When Watson and Crick created their model of the DNA double helix, they also proposed a possible way that DNA might get replicated. The way they proposed DNA gets replicated is called semiconservative replication. In semiconservative replication, one of the strands always gets copied and the other strand is a copy from the original parent or template strand. The process is similar to how sourdough bread is made. In order to make it you need a starter batch (original template).

Semiconservative Replication occurs in three stages: unwinding, base pairing, and joining During unwinding, an enzyme called DNA helicase unwinds or unzips the DNA double helix. After the strands unwind, another enzyme called DNA polymerase, adds nucleotides to the new strand in complementary base pairs.

Because the strands are antiparallel, one of the strands can be replicated continuously from one end to the other. This section that is replicated continuously is called the leading strand. The other strand, called the lagging strand, has to be replicated in reverse order in sections of nucleotides. These sections of nucleotides are called Okazaki fragments.

The Okazaki fragments are then glued together by another enzyme called DNA ligase

DNA contains a code that is transcribed and translated by another nucleic acid called RNA (ribonucleic acid). RNA guides the synthesis of proteins. This is process is known as the Central Dogma of biology. DNA is transcribed by Messenger RNA. Messenger RNA carries information to the ribosomes. Ribosomes (Ribosomal RNA) and Transfer RNA translate the code to make the proteins. This is how genes are expressed as traits.

RNA is similar to DNA. Some differences are that RNA contains the sugar ribose instead of deoxyribose. Another difference is that RNA uses the nitrogen base Uracil in place of Thymine. Another difference between RNA and DNA, is that RNA is single-stranded while DNA is double-stranded. There are three main types of RNA that play a role in protein synthesis They are Messenger RNA (mRNA), Ribosomal RNA (rRNA) and Transfer RNA (tRNA).

The job or role of mRNA is transcription. Transcription is the process of copying the DNA code. This is the role of messenger RNA (mRNA). Messenger RNA enters the nucleus, a small portion of the DNA strand is copied. Then the messenger RNA leaves the nucleus after copying down a part of the code to make a protein.

After the DNA is unwound in the nucleus, an enzyme comes along to assist in base pairing, called RNA polymerase. RNA polymerase assists mRNA in recording what information is found on a portion of the DNA strand.

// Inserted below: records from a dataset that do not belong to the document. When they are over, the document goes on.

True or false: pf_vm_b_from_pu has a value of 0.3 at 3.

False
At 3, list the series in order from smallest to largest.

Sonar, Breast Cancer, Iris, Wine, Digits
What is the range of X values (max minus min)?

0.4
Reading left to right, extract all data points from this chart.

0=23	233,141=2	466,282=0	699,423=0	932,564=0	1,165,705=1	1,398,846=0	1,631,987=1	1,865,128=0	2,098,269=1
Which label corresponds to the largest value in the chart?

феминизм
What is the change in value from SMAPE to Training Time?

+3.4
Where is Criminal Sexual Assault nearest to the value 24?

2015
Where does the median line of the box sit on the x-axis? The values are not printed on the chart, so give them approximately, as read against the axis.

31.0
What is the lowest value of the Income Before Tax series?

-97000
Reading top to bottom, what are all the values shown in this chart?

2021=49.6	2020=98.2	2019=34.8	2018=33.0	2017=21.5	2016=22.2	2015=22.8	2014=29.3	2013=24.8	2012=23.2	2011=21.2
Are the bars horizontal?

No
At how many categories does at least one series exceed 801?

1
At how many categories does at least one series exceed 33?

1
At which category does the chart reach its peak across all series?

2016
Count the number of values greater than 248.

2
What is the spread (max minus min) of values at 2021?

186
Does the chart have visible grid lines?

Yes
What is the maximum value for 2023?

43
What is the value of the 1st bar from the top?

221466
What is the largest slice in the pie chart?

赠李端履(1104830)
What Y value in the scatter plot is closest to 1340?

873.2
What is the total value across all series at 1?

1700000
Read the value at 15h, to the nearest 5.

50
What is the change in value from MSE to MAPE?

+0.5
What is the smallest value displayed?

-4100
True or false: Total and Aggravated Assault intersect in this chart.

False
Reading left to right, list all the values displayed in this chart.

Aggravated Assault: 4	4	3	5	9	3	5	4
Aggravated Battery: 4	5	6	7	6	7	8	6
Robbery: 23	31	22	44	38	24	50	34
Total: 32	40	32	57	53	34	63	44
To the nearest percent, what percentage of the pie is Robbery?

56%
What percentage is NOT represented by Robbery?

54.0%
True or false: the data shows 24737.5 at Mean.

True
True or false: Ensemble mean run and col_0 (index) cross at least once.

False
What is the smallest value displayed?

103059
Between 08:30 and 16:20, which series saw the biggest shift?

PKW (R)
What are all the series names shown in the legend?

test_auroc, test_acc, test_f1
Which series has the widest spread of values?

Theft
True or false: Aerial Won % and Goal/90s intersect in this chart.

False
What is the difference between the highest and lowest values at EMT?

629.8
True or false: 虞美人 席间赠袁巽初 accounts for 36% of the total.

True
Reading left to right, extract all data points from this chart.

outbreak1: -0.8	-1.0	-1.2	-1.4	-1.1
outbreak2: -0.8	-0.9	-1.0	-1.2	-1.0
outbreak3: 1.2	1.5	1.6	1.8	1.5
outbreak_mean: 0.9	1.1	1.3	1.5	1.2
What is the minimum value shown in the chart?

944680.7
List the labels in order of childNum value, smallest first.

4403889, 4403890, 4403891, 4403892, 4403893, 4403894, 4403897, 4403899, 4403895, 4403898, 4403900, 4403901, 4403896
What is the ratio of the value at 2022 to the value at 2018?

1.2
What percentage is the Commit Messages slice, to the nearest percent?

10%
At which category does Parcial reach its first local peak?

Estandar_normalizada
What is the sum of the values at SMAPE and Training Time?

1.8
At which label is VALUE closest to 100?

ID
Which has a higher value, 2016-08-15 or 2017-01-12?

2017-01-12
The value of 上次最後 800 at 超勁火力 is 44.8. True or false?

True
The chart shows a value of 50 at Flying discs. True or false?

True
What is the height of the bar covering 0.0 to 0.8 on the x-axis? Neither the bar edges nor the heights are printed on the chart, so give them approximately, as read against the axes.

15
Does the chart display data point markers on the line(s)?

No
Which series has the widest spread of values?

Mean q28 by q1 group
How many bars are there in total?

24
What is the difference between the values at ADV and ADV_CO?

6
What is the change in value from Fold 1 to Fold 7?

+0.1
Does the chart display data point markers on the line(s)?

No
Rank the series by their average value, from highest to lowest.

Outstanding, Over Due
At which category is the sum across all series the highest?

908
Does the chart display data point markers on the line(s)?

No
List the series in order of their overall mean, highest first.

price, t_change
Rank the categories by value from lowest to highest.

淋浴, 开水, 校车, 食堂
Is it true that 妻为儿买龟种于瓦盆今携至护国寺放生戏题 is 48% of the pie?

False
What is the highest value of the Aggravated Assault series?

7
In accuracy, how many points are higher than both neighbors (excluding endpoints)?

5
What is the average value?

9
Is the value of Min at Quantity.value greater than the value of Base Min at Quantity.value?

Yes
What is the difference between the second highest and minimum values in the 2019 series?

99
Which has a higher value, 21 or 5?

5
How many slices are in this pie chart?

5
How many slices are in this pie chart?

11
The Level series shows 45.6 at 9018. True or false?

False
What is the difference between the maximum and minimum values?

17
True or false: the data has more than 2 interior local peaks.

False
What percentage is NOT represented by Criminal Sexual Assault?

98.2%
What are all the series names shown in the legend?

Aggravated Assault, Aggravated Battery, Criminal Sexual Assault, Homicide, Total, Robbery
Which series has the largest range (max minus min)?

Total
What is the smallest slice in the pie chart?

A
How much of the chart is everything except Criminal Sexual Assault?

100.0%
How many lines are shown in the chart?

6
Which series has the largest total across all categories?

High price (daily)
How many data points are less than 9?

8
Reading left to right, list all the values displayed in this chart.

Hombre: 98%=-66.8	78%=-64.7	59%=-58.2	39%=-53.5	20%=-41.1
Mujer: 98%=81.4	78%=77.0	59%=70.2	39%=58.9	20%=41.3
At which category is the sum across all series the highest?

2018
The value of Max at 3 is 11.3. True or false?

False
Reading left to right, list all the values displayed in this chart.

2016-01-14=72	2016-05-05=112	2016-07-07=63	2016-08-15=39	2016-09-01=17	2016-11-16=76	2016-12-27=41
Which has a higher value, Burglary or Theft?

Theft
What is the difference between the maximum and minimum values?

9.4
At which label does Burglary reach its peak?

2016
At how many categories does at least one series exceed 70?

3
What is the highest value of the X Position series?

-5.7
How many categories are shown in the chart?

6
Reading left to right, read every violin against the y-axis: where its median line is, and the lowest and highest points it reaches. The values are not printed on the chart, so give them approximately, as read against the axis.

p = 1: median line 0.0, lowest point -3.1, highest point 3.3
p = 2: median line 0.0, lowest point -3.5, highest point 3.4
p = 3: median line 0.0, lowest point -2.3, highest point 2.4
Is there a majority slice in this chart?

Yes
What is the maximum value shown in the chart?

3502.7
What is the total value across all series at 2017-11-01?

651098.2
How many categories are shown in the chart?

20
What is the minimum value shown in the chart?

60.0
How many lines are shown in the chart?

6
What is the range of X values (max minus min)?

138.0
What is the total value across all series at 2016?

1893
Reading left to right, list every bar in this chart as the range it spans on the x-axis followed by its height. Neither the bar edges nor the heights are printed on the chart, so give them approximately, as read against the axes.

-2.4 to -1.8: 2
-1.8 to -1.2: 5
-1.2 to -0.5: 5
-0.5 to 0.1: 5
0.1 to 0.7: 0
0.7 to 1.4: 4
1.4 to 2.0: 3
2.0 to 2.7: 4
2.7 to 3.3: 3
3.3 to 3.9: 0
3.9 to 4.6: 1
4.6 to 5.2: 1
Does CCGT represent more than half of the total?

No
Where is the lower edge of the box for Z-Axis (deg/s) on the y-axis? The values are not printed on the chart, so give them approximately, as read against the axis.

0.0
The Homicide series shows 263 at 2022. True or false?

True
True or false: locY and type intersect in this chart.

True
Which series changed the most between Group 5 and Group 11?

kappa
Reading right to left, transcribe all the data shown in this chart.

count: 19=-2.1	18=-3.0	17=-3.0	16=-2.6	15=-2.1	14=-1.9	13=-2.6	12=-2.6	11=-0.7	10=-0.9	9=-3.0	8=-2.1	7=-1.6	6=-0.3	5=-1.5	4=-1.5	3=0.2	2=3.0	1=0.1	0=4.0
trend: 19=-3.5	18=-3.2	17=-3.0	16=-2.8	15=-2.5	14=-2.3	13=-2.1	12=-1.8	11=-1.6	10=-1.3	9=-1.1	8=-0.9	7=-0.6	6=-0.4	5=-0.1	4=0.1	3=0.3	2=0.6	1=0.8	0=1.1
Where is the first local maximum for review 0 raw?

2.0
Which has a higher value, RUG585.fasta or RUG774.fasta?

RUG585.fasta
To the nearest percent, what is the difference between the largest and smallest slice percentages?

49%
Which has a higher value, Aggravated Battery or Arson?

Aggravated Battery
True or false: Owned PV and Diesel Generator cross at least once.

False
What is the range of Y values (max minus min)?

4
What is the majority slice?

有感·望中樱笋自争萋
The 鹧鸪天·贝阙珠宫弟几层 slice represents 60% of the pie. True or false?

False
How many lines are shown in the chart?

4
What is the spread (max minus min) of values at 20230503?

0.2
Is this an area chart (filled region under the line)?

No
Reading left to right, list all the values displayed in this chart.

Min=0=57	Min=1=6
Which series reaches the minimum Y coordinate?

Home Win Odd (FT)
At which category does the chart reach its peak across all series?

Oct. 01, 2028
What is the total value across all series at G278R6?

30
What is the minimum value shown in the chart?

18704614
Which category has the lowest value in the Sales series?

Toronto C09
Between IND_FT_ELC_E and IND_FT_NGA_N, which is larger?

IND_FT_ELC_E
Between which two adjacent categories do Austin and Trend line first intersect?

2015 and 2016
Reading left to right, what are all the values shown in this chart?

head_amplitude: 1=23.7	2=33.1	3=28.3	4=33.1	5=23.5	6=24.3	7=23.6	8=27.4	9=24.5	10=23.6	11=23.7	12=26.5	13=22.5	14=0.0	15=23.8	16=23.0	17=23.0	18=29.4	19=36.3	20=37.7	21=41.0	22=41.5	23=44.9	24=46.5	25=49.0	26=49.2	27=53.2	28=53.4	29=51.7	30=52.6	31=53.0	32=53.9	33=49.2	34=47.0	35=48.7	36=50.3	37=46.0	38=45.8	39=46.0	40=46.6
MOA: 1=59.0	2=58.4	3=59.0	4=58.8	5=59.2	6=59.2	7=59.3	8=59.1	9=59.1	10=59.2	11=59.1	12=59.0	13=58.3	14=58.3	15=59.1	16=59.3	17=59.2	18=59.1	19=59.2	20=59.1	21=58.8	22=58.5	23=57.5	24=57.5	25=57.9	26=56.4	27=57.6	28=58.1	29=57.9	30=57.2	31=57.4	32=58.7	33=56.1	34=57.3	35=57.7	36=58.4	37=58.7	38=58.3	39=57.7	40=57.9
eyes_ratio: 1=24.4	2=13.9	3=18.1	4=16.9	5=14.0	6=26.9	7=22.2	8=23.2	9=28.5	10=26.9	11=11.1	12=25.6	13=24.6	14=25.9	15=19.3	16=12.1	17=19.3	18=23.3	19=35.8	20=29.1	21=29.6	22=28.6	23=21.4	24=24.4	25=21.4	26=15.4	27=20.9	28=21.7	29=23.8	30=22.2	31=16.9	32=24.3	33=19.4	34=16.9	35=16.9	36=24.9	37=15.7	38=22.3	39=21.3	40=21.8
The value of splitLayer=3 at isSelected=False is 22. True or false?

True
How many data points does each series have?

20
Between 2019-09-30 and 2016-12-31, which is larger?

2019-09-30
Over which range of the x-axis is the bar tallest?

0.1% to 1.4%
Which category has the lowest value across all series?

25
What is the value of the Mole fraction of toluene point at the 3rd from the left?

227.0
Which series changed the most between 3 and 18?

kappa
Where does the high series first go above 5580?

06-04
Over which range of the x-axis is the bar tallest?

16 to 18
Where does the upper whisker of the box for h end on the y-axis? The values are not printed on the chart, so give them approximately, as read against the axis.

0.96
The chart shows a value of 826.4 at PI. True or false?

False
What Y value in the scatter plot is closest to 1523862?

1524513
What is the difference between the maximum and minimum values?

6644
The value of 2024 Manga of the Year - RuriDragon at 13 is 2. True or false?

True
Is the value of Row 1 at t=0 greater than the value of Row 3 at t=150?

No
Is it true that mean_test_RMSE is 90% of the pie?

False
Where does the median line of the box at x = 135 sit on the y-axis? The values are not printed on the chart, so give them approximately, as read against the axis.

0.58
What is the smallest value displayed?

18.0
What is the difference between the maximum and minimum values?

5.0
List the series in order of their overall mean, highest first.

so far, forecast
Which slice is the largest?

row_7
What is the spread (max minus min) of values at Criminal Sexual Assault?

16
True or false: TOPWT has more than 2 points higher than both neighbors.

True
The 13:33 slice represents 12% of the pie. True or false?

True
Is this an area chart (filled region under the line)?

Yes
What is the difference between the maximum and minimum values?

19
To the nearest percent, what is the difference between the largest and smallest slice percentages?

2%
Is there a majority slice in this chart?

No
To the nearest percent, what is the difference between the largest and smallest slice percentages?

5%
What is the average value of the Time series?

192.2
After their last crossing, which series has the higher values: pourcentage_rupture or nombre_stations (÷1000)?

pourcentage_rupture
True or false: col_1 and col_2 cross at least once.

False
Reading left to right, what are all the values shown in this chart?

Messenger RNA records the code in complementary base pairs, similar to the way DNA bases are paired during replication, except when the base pair Adenine is paired, Adenine pairs with Uracil instead of Thymine.

After the mRNA is transcribed, mRNA can leave the nucleus through nuclear pores and enter into the cytoplasm to find transfer RNA (tRNA) and ribosomal RNA (rRNA).

After a mRNA finds a ribosomal RNA (rRNA), the code is read and translated by interpreters called transfer RNA. Transfer RNA (tRNA) interprets the code by reading the bases in groups of three called Codons. Transfer RNA molecules each have their own Anticodon that only matches with a specific codon.

The DNA code is read as a three-base code system. Each codon matches with a specific anticodon and a specific amino acid. By joining multiple amino acids together, proteins can be assembled.